RSI is one type of technical indicator. More generally, technical indicators reflect a mathematical calculation that can be applied to either an exchange rate’s price or its volume. The result is of course a value, which is then used to try and predict future prices. By this definition, both RSI and moving averages are technical indicators. Another widely used technical indicator is the moving average convergence divergence (MACD) indicator. The MACD is usually calculated by subtracting a 26-day moving average of an exchange rate from its 12-day moving average. The result is an oscillator that reflects the convergence or divergence between these moving averages.

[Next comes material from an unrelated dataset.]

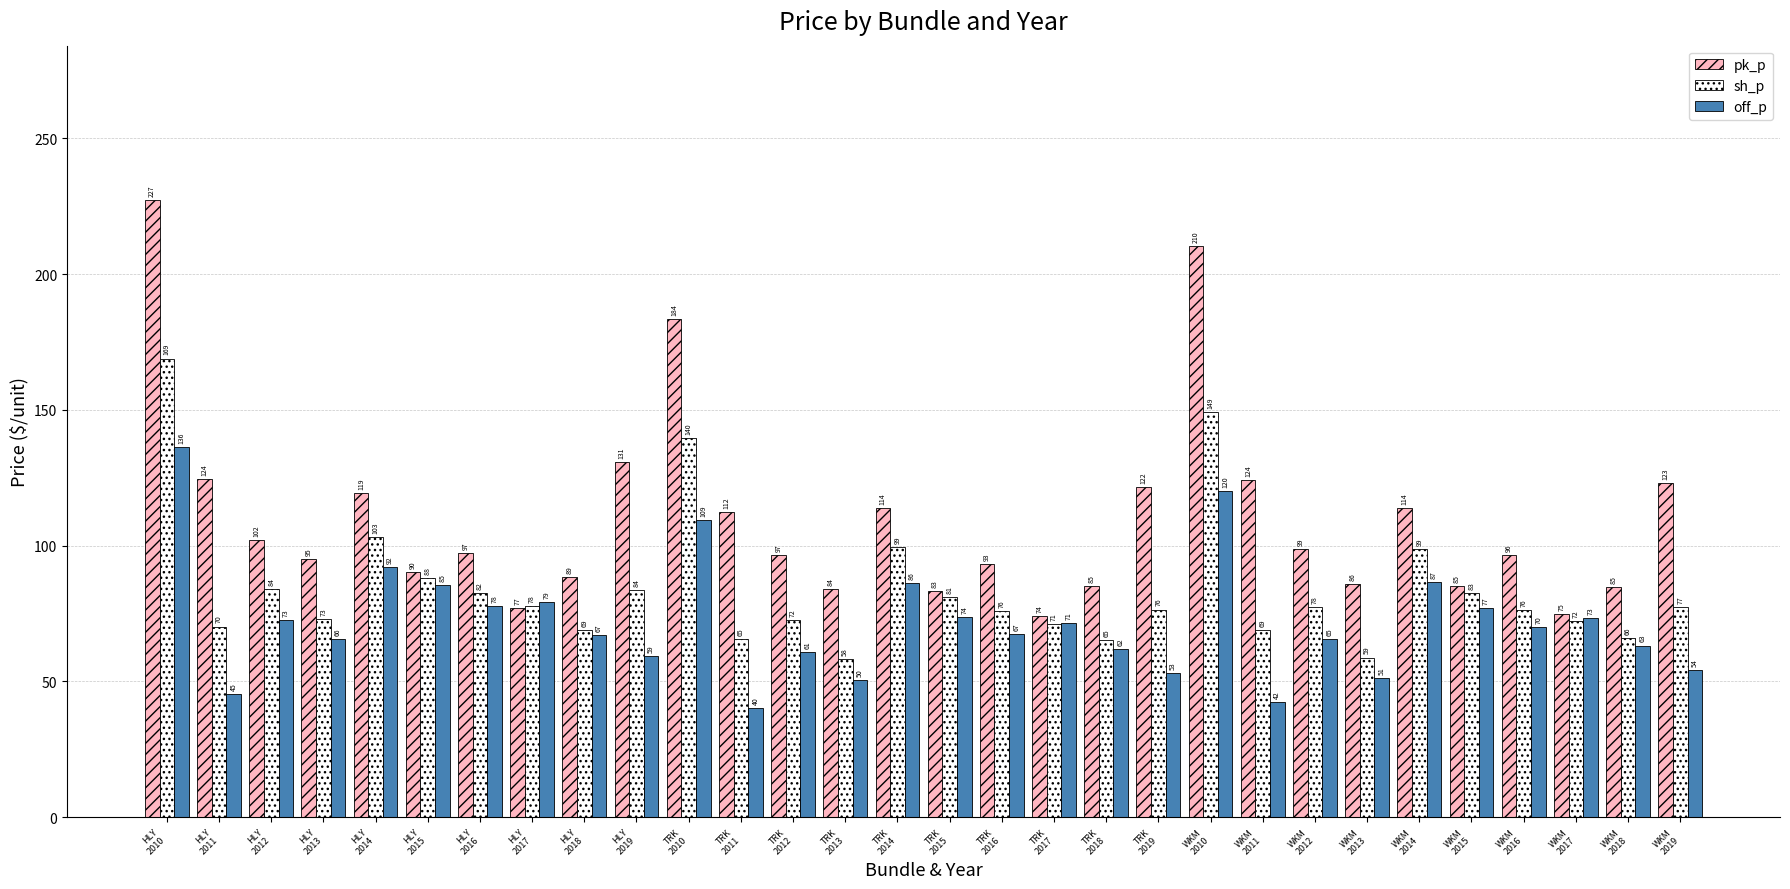

At which category does the chart reach its peak across all series?

HLY
2010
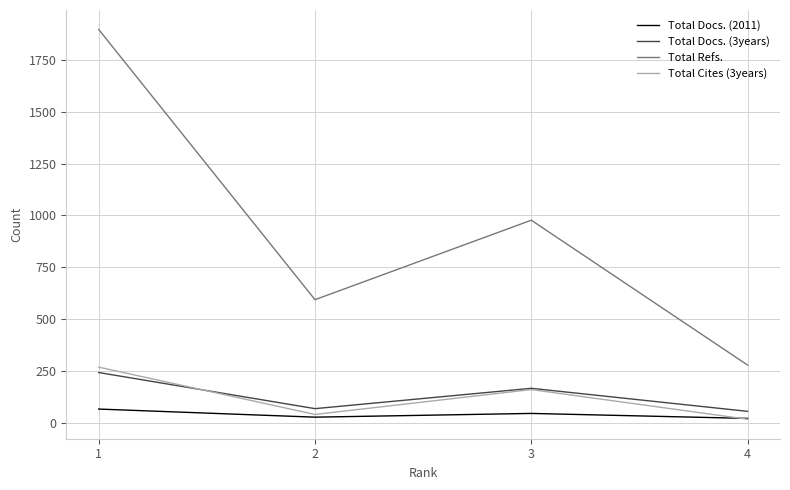

Does the chart display data point markers on the line(s)?

No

Here, we get a somewhat different picture than shown by the RSI comparison. While that appeared to suggest the Euro–dollar exchange rate may have been about to make further gains given the benign RSI reading relative to the move higher in price, this MACD comparison appears to be suggesting the opposite. For just at the time the Euro–dollar exchange rate ismaking gains, the MACD reading has clearly failed well ahead of its previous high and is heading lower. This suggests bearish divergence on MACD and a potentially bearish signal as well for the Euro–dollar exchange rate. MACD oscillates above and below a zero level. When it is above zero, it means the 12-day moving average is higher than the 26-day moving average, which is potentially bullish as it suggests that “current” expectations (as reflected by the 12-day moving average) are more bullish than those expectations made prior to the 12-day moving average. Equally, when the MACD falls below zero, it suggests a bearish divergence between the moving averages. In our example, the MACD reading is still above zero, but it is heading lower towards that level. Moving averages and MACD are examples of lagging technical indicators as they reflect previous price action and are particularly useful when an exchange rate trends over a long period of time. On the other hand, leading technical indicators give some indication of a price being overbought or oversold, thus RSI is an example of a leading indicator. Divergence occurs when the exchange rate trend does not agree with the trend of the technical indicator of that exchange rate.